-------- DATASET EXCERPTS
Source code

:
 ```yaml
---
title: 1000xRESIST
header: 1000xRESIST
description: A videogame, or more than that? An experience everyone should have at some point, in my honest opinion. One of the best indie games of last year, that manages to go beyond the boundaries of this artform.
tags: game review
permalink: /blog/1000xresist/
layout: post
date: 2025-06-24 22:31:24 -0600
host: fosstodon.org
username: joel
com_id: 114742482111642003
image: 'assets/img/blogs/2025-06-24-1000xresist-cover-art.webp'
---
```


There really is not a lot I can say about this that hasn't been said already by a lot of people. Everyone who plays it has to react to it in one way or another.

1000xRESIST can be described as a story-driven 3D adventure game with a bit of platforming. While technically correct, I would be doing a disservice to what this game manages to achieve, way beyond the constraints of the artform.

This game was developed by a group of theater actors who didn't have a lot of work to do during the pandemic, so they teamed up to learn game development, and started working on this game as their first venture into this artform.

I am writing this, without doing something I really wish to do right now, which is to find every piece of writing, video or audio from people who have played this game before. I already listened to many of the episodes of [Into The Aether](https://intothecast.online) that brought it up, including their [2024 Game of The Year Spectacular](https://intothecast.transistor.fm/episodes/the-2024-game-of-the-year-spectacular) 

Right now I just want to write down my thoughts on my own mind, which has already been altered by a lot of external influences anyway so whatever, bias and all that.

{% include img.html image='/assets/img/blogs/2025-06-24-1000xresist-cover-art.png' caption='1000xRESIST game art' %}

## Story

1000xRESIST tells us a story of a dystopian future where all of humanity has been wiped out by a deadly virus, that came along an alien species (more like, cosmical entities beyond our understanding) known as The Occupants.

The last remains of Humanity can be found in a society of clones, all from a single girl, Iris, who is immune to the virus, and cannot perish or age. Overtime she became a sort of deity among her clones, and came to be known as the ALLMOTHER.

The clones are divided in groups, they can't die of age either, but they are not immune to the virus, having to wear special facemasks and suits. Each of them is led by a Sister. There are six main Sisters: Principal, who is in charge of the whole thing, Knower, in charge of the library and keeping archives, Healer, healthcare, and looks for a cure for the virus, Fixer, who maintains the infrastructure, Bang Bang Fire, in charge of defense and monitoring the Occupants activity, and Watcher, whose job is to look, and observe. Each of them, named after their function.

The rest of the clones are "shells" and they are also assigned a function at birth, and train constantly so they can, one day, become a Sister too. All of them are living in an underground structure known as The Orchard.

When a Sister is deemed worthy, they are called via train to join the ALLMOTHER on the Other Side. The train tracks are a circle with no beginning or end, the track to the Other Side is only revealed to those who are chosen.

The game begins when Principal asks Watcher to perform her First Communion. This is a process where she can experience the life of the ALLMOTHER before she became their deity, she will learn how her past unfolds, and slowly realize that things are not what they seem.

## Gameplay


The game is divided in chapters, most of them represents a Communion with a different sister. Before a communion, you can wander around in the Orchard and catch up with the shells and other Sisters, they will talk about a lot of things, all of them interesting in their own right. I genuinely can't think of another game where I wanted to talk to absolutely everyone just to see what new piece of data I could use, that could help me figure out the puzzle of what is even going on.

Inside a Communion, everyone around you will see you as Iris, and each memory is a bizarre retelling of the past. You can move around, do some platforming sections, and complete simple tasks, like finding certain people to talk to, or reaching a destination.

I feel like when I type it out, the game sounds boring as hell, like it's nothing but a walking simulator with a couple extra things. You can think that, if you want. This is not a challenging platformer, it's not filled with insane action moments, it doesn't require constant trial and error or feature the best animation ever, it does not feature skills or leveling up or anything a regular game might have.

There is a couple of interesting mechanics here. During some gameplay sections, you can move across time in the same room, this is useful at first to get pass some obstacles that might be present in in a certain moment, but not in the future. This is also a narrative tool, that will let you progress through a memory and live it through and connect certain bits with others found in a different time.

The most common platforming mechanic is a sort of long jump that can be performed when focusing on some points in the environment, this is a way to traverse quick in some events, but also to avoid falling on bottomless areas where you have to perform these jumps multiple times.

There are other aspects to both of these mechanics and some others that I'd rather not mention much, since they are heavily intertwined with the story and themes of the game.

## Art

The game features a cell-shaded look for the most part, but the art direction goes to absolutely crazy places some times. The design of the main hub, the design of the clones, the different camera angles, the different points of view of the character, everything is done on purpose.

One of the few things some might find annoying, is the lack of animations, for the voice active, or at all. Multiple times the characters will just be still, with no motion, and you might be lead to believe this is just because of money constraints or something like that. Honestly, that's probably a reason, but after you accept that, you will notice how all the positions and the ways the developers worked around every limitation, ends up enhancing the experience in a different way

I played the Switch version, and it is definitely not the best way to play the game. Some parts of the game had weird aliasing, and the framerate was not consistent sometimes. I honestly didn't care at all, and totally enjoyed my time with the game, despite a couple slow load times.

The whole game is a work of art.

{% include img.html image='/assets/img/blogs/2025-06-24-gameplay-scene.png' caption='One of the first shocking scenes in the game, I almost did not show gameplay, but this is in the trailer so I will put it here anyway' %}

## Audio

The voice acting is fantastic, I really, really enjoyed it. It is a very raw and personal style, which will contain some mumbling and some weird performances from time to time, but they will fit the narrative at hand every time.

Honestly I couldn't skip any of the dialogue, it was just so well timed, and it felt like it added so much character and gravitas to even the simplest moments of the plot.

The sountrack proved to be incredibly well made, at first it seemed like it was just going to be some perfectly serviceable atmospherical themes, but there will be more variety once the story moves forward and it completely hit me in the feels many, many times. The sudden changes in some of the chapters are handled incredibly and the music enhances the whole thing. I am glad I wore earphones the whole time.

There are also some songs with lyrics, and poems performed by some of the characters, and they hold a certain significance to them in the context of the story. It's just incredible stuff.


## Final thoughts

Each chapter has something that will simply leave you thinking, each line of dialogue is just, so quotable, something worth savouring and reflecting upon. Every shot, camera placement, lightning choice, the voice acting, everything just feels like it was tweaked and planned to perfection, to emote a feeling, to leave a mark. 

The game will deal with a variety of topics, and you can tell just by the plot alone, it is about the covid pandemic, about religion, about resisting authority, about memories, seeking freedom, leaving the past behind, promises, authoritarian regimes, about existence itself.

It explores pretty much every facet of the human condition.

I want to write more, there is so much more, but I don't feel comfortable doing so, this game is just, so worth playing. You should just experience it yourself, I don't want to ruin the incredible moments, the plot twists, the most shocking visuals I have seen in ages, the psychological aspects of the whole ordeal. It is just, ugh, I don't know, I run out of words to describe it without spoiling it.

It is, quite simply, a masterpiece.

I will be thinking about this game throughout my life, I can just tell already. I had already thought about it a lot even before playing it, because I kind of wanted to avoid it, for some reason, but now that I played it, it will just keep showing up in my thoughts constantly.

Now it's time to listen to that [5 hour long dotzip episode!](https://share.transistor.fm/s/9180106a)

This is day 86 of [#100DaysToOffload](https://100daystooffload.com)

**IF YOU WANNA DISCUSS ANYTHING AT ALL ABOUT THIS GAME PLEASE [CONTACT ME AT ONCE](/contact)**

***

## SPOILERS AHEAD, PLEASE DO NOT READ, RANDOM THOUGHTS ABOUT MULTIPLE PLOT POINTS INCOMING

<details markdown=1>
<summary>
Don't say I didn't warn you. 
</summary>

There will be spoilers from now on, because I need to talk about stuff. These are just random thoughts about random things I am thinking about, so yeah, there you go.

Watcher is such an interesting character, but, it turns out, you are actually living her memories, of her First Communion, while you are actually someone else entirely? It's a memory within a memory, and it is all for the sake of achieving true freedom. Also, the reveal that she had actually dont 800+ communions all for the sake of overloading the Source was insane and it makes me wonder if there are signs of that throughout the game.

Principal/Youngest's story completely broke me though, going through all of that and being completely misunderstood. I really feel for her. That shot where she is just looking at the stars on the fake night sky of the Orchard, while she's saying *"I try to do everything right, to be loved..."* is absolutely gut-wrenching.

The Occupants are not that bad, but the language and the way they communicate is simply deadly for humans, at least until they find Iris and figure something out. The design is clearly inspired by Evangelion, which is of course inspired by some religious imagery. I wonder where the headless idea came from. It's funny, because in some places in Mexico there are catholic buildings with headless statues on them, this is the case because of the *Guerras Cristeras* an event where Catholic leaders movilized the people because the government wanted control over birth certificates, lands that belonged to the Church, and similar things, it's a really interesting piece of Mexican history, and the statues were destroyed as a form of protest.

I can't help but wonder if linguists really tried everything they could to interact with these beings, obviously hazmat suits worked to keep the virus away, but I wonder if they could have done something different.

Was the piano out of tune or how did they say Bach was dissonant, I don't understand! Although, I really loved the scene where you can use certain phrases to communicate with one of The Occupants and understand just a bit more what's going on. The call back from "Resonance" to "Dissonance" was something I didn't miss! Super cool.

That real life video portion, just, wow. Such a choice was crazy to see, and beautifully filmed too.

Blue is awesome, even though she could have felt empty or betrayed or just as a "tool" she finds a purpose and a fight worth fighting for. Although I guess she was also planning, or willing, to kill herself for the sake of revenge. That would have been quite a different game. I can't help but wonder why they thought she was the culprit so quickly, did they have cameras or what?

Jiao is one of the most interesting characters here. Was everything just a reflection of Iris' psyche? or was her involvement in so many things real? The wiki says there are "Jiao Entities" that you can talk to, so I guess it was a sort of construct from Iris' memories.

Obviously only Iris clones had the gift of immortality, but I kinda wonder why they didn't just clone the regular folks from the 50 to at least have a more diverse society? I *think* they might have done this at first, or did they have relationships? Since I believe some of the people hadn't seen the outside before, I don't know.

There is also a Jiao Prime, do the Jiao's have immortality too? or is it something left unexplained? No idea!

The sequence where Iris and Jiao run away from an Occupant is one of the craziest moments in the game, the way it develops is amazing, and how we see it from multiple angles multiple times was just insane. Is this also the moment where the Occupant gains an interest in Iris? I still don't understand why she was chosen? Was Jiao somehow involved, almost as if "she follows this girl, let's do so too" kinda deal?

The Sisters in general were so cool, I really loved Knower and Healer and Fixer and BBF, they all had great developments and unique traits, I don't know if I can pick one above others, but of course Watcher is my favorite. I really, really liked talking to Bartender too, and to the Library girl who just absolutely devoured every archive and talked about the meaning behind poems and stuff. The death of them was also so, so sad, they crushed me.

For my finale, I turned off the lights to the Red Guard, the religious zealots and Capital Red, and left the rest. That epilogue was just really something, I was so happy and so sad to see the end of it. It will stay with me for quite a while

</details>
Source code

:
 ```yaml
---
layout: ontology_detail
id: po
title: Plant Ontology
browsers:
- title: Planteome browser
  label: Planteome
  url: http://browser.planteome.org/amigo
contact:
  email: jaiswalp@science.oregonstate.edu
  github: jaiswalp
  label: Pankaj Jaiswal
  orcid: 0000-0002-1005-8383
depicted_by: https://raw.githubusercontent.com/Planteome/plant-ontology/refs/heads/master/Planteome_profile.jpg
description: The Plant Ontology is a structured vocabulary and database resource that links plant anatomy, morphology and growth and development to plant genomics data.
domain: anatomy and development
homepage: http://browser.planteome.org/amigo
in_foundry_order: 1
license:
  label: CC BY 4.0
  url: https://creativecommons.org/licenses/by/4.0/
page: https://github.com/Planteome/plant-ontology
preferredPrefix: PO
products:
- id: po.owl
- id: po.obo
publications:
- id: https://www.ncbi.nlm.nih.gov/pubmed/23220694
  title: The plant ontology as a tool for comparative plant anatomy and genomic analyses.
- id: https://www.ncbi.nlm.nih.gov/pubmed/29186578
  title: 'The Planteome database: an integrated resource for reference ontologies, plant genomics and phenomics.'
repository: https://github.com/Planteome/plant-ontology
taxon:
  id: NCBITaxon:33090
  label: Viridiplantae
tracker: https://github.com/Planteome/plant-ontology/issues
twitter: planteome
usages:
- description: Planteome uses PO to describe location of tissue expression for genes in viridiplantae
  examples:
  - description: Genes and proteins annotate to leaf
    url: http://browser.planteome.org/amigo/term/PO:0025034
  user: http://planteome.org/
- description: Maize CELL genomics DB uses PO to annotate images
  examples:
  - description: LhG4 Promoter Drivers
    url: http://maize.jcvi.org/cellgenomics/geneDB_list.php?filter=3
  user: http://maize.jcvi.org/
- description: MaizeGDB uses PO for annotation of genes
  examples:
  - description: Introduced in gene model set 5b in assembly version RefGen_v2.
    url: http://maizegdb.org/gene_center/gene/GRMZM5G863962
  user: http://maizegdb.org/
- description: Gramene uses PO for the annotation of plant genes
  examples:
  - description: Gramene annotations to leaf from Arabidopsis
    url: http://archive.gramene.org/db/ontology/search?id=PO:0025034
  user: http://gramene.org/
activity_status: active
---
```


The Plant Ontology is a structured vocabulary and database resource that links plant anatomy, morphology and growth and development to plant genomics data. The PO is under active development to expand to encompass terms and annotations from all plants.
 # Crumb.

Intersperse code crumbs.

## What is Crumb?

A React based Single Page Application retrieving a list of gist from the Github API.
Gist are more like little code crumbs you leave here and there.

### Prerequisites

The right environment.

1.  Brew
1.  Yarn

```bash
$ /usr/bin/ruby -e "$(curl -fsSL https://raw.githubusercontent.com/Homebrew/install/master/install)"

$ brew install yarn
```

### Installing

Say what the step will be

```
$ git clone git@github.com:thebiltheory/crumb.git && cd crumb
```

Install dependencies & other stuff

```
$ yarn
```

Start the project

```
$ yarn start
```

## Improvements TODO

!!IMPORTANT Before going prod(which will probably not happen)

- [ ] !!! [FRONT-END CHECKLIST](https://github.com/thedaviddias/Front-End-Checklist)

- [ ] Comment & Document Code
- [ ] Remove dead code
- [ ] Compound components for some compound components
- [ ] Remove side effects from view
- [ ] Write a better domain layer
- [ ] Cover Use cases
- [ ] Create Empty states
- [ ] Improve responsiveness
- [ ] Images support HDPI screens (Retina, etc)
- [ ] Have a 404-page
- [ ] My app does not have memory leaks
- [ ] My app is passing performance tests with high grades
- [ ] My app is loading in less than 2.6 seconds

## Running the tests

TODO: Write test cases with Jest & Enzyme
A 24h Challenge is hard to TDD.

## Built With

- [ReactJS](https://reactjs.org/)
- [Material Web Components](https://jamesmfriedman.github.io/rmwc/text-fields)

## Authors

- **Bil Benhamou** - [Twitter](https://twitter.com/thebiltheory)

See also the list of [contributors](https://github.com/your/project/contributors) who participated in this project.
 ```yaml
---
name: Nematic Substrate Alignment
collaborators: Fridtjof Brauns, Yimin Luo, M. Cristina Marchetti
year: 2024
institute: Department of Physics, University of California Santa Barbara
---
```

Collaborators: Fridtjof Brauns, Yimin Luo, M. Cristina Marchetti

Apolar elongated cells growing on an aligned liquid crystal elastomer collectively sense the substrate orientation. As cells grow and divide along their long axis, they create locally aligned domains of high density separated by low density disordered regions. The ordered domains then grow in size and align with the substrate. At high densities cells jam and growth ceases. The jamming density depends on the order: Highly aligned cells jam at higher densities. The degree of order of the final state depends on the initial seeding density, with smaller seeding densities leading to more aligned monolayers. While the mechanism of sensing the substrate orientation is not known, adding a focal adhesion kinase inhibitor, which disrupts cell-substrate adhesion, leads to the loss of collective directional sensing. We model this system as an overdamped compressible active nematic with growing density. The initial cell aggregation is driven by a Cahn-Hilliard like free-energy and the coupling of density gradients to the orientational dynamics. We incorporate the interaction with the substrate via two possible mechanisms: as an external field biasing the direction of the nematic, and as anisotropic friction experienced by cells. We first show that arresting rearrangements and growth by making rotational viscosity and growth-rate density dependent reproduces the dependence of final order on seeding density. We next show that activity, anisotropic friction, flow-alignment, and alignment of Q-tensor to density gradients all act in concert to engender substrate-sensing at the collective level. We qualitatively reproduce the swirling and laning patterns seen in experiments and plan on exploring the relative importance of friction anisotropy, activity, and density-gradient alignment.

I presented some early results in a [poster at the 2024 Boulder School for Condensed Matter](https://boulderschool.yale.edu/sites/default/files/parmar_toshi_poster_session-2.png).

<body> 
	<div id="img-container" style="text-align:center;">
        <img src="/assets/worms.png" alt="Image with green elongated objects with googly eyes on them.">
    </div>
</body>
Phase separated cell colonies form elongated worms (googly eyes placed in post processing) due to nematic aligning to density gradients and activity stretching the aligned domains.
----------------
TASK — Which of the lines in the listing above include "Watcher"? Report each of them.

WRITTEN ANSWER —
The clones are divided in groups, they can't die of age either, but they are not immune to the virus, having to wear special facemasks and suits. Each of them is led by a Sister. There are six main Sisters: Principal, who is in charge of the whole thing, Knower, in charge of the library and keeping archives, Healer, healthcare, and looks for a cure for the virus, Fixer, who maintains the infrastructure, Bang Bang Fire, in charge of defense and monitoring the Occupants activity, and Watcher, whose job is to look, and observe. Each of them, named after their function.
The game begins when Principal asks Watcher to perform her First Communion. This is a process where she can experience the life of the ALLMOTHER before she became their deity, she will learn how her past unfolds, and slowly realize that things are not what they seem.
Watcher is such an interesting character, but, it turns out, you are actually living her memories, of her First Communion, while you are actually someone else entirely? It's a memory within a memory, and it is all for the sake of achieving true freedom. Also, the reveal that she had actually dont 800+ communions all for the sake of overloading the Source was insane and it makes me wonder if there are signs of that throughout the game.
The Sisters in general were so cool, I really loved Knower and Healer and Fixer and BBF, they all had great developments and unique traits, I don't know if I can pick one above others, but of course Watcher is my favorite. I really, really liked talking to Bartender too, and to the Library girl who just absolutely devoured every archive and talked about the meaning behind poems and stuff. The death of them was also so, so sad, they crushed me.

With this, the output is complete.